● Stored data
○ ○ ○ ○ ○

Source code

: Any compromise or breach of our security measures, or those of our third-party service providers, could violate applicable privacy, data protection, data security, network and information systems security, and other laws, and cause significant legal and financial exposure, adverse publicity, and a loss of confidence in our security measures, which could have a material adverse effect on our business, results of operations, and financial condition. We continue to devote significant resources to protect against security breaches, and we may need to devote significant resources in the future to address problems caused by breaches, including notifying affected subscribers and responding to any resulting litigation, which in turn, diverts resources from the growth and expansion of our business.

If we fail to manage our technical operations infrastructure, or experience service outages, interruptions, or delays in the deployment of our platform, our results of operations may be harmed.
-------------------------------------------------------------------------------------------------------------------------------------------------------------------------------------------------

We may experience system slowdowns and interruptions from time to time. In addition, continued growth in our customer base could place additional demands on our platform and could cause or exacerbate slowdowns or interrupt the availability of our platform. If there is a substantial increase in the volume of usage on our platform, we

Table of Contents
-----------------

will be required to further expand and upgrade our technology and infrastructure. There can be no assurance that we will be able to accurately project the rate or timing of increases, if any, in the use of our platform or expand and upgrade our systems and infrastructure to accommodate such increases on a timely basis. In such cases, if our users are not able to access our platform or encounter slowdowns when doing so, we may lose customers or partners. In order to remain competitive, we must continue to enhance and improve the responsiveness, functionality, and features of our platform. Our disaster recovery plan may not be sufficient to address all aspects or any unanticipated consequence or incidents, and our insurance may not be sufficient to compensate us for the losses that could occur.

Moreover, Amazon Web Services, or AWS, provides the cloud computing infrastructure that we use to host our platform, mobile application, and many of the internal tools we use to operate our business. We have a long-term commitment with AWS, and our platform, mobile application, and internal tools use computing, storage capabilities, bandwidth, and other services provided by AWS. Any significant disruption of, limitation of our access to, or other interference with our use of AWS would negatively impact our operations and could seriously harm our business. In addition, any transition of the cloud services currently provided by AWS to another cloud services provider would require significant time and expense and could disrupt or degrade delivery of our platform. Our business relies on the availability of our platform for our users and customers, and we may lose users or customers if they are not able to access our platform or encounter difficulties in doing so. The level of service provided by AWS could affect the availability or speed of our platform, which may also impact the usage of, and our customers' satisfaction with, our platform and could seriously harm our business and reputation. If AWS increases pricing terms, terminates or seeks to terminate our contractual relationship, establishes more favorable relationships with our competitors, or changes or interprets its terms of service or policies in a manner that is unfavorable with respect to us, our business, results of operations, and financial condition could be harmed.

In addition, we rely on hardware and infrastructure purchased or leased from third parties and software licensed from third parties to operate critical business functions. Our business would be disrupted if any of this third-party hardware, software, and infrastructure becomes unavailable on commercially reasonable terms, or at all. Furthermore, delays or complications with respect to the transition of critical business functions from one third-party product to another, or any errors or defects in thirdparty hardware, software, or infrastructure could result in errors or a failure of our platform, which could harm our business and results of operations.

○ ○ ○ ○ ○

● WORK REQUIRED
Return the stored data above verbatim, reproducing every line in its original order.

● SOLUTION BELOW
Source code

: Any compromise or breach of our security measures, or those of our third-party service providers, could violate applicable privacy, data protection, data security, network and information systems security, and other laws, and cause significant legal and financial exposure, adverse publicity, and a loss of confidence in our security measures, which could have a material adverse effect on our business, results of operations, and financial condition. We continue to devote significant resources to protect against security breaches, and we may need to devote significant resources in the future to address problems caused by breaches, including notifying affected subscribers and responding to any resulting litigation, which in turn, diverts resources from the growth and expansion of our business.

If we fail to manage our technical operations infrastructure, or experience service outages, interruptions, or delays in the deployment of our platform, our results of operations may be harmed.
-------------------------------------------------------------------------------------------------------------------------------------------------------------------------------------------------

We may experience system slowdowns and interruptions from time to time. In addition, continued growth in our customer base could place additional demands on our platform and could cause or exacerbate slowdowns or interrupt the availability of our platform. If there is a substantial increase in the volume of usage on our platform, we

Table of Contents
-----------------

will be required to further expand and upgrade our technology and infrastructure. There can be no assurance that we will be able to accurately project the rate or timing of increases, if any, in the use of our platform or expand and upgrade our systems and infrastructure to accommodate such increases on a timely basis. In such cases, if our users are not able to access our platform or encounter slowdowns when doing so, we may lose customers or partners. In order to remain competitive, we must continue to enhance and improve the responsiveness, functionality, and features of our platform. Our disaster recovery plan may not be sufficient to address all aspects or any unanticipated consequence or incidents, and our insurance may not be sufficient to compensate us for the losses that could occur.

Moreover, Amazon Web Services, or AWS, provides the cloud computing infrastructure that we use to host our platform, mobile application, and many of the internal tools we use to operate our business. We have a long-term commitment with AWS, and our platform, mobile application, and internal tools use computing, storage capabilities, bandwidth, and other services provided by AWS. Any significant disruption of, limitation of our access to, or other interference with our use of AWS would negatively impact our operations and could seriously harm our business. In addition, any transition of the cloud services currently provided by AWS to another cloud services provider would require significant time and expense and could disrupt or degrade delivery of our platform. Our business relies on the availability of our platform for our users and customers, and we may lose users or customers if they are not able to access our platform or encounter difficulties in doing so. The level of service provided by AWS could affect the availability or speed of our platform, which may also impact the usage of, and our customers' satisfaction with, our platform and could seriously harm our business and reputation. If AWS increases pricing terms, terminates or seeks to terminate our contractual relationship, establishes more favorable relationships with our competitors, or changes or interprets its terms of service or policies in a manner that is unfavorable with respect to us, our business, results of operations, and financial condition could be harmed.

In addition, we rely on hardware and infrastructure purchased or leased from third parties and software licensed from third parties to operate critical business functions. Our business would be disrupted if any of this third-party hardware, software, and infrastructure becomes unavailable on commercially reasonable terms, or at all. Furthermore, delays or complications with respect to the transition of critical business functions from one third-party product to another, or any errors or defects in thirdparty hardware, software, or infrastructure could result in errors or a failure of our platform, which could harm our business and results of operations.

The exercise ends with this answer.